WHAT TO DO -
Return the records exactly, please. Every line should match.
--- DATA PROVIDED Enclosed Below ---
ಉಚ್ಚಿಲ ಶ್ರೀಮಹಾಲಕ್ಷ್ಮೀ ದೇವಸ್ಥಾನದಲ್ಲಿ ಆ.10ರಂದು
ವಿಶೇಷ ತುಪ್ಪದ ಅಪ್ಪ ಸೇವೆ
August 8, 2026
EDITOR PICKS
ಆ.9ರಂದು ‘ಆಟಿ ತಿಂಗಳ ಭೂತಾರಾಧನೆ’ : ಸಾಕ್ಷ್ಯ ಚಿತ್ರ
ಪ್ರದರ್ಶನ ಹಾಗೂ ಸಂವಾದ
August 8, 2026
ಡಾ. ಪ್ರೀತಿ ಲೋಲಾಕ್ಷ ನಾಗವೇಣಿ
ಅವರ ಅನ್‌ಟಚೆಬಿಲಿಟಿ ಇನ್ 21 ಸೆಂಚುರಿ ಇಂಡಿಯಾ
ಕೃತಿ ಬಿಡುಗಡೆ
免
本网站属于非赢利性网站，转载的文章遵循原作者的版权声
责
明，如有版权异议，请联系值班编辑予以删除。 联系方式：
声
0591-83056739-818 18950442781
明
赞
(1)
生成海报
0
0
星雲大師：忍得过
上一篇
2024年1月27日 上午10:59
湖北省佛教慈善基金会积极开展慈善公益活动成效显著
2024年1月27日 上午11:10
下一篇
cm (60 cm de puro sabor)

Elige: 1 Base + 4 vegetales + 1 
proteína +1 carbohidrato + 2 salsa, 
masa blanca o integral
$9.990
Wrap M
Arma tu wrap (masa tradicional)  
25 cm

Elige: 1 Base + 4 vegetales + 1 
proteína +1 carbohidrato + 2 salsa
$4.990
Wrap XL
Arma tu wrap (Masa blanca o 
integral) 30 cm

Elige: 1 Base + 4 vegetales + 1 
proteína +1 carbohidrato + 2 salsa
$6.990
--- End of Enclosed DATA PROVIDED ---
TASK OUTPUT -
ಉಚ್ಚಿಲ ಶ್ರೀಮಹಾಲಕ್ಷ್ಮೀ ದೇವಸ್ಥಾನದಲ್ಲಿ ಆ.10ರಂದು
ವಿಶೇಷ ತುಪ್ಪದ ಅಪ್ಪ ಸೇವೆ
August 8, 2026
EDITOR PICKS
ಆ.9ರಂದು ‘ಆಟಿ ತಿಂಗಳ ಭೂತಾರಾಧನೆ’ : ಸಾಕ್ಷ್ಯ ಚಿತ್ರ
ಪ್ರದರ್ಶನ ಹಾಗೂ ಸಂವಾದ
August 8, 2026
ಡಾ. ಪ್ರೀತಿ ಲೋಲಾಕ್ಷ ನಾಗವೇಣಿ
ಅವರ ಅನ್‌ಟಚೆಬಿಲಿಟಿ ಇನ್ 21 ಸೆಂಚುರಿ ಇಂಡಿಯಾ
ಕೃತಿ ಬಿಡುಗಡೆ
免
本网站属于非赢利性网站，转载的文章遵循原作者的版权声
责
明，如有版权异议，请联系值班编辑予以删除。 联系方式：
声
0591-83056739-818 18950442781
明
赞
(1)
生成海报
0
0
星雲大師：忍得过
上一篇
2024年1月27日 上午10:59
湖北省佛教慈善基金会积极开展慈善公益活动成效显著
2024年1月27日 上午11:10
下一篇
cm (60 cm de puro sabor)

Elige: 1 Base + 4 vegetales + 1 
proteína +1 carbohidrato + 2 salsa, 
masa blanca o integral
$9.990
Wrap M
Arma tu wrap (masa tradicional)  
25 cm

Elige: 1 Base + 4 vegetales + 1 
proteína +1 carbohidrato + 2 salsa
$4.990
Wrap XL
Arma tu wrap (Masa blanca o 
integral) 30 cm

Elige: 1 Base + 4 vegetales + 1 
proteína +1 carbohidrato + 2 salsa
$6.990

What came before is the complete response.